(Data extracted from a collection)
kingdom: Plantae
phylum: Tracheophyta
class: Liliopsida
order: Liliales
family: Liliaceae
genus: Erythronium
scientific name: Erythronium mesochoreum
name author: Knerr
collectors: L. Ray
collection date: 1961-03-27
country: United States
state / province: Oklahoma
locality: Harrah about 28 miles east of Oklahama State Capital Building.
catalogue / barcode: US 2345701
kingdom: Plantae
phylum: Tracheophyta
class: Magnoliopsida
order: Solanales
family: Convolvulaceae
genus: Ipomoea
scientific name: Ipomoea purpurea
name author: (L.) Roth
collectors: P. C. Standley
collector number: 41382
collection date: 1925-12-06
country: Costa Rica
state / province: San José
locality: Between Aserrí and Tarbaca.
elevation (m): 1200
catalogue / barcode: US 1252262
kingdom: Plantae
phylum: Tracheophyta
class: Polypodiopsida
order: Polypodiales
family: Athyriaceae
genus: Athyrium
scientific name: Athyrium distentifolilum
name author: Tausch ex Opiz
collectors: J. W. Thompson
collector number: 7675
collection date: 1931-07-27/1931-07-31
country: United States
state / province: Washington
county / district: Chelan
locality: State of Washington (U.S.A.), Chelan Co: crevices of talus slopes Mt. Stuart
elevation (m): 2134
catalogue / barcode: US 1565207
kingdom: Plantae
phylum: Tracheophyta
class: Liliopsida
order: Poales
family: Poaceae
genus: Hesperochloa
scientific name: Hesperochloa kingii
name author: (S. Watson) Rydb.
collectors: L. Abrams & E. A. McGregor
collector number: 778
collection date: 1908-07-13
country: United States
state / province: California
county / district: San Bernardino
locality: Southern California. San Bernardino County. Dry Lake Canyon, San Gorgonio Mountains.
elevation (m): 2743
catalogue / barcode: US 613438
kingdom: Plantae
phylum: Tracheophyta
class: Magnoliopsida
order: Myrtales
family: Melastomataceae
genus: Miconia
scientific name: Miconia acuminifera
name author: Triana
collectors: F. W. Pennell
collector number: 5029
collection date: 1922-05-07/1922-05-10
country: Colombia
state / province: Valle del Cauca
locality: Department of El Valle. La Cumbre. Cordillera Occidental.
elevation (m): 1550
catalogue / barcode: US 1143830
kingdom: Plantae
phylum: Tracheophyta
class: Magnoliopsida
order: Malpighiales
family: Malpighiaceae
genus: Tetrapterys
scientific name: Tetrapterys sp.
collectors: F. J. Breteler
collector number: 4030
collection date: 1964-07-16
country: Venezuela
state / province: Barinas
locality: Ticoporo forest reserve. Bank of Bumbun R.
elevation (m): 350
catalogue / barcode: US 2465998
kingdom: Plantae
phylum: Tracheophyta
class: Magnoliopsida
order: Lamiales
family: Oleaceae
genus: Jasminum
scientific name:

**Objective**
Please rewrite the records above with every instance of "collection date" substituted with "date collected", keeping everything else the same.

**Exercise result**
kingdom: Plantae
phylum: Tracheophyta
class: Liliopsida
order: Liliales
family: Liliaceae
genus: Erythronium
scientific name: Erythronium mesochoreum
name author: Knerr
collectors: L. Ray
date collected: 1961-03-27
country: United States
state / province: Oklahoma
locality: Harrah about 28 miles east of Oklahama State Capital Building.
catalogue / barcode: US 2345701
kingdom: Plantae
phylum: Tracheophyta
class: Magnoliopsida
order: Solanales
family: Convolvulaceae
genus: Ipomoea
scientific name: Ipomoea purpurea
name author: (L.) Roth
collectors: P. C. Standley
collector number: 41382
date collected: 1925-12-06
country: Costa Rica
state / province: San José
locality: Between Aserrí and Tarbaca.
elevation (m): 1200
catalogue / barcode: US 1252262
kingdom: Plantae
phylum: Tracheophyta
class: Polypodiopsida
order: Polypodiales
family: Athyriaceae
genus: Athyrium
scientific name: Athyrium distentifolilum
name author: Tausch ex Opiz
collectors: J. W. Thompson
collector number: 7675
date collected: 1931-07-27/1931-07-31
country: United States
state / province: Washington
county / district: Chelan
locality: State of Washington (U.S.A.), Chelan Co: crevices of talus slopes Mt. Stuart
elevation (m): 2134
catalogue / barcode: US 1565207
kingdom: Plantae
phylum: Tracheophyta
class: Liliopsida
order: Poales
family: Poaceae
genus: Hesperochloa
scientific name: Hesperochloa kingii
name author: (S. Watson) Rydb.
collectors: L. Abrams & E. A. McGregor
collector number: 778
date collected: 1908-07-13
country: United States
state / province: California
county / district: San Bernardino
locality: Southern California. San Bernardino County. Dry Lake Canyon, San Gorgonio Mountains.
elevation (m): 2743
catalogue / barcode: US 613438
kingdom: Plantae
phylum: Tracheophyta
class: Magnoliopsida
order: Myrtales
family: Melastomataceae
genus: Miconia
scientific name: Miconia acuminifera
name author: Triana
collectors: F. W. Pennell
collector number: 5029
date collected: 1922-05-07/1922-05-10
country: Colombia
state / province: Valle del Cauca
locality: Department of El Valle. La Cumbre. Cordillera Occidental.
elevation (m): 1550
catalogue / barcode: US 1143830
kingdom: Plantae
phylum: Tracheophyta
class: Magnoliopsida
order: Malpighiales
family: Malpighiaceae
genus: Tetrapterys
scientific name: Tetrapterys sp.
collectors: F. J. Breteler
collector number: 4030
date collected: 1964-07-16
country: Venezuela
state / province: Barinas
locality: Ticoporo forest reserve. Bank of Bumbun R.
elevation (m): 350
catalogue / barcode: US 2465998
kingdom: Plantae
phylum: Tracheophyta
class: Magnoliopsida
order: Lamiales
family: Oleaceae
genus: Jasminum
scientific name:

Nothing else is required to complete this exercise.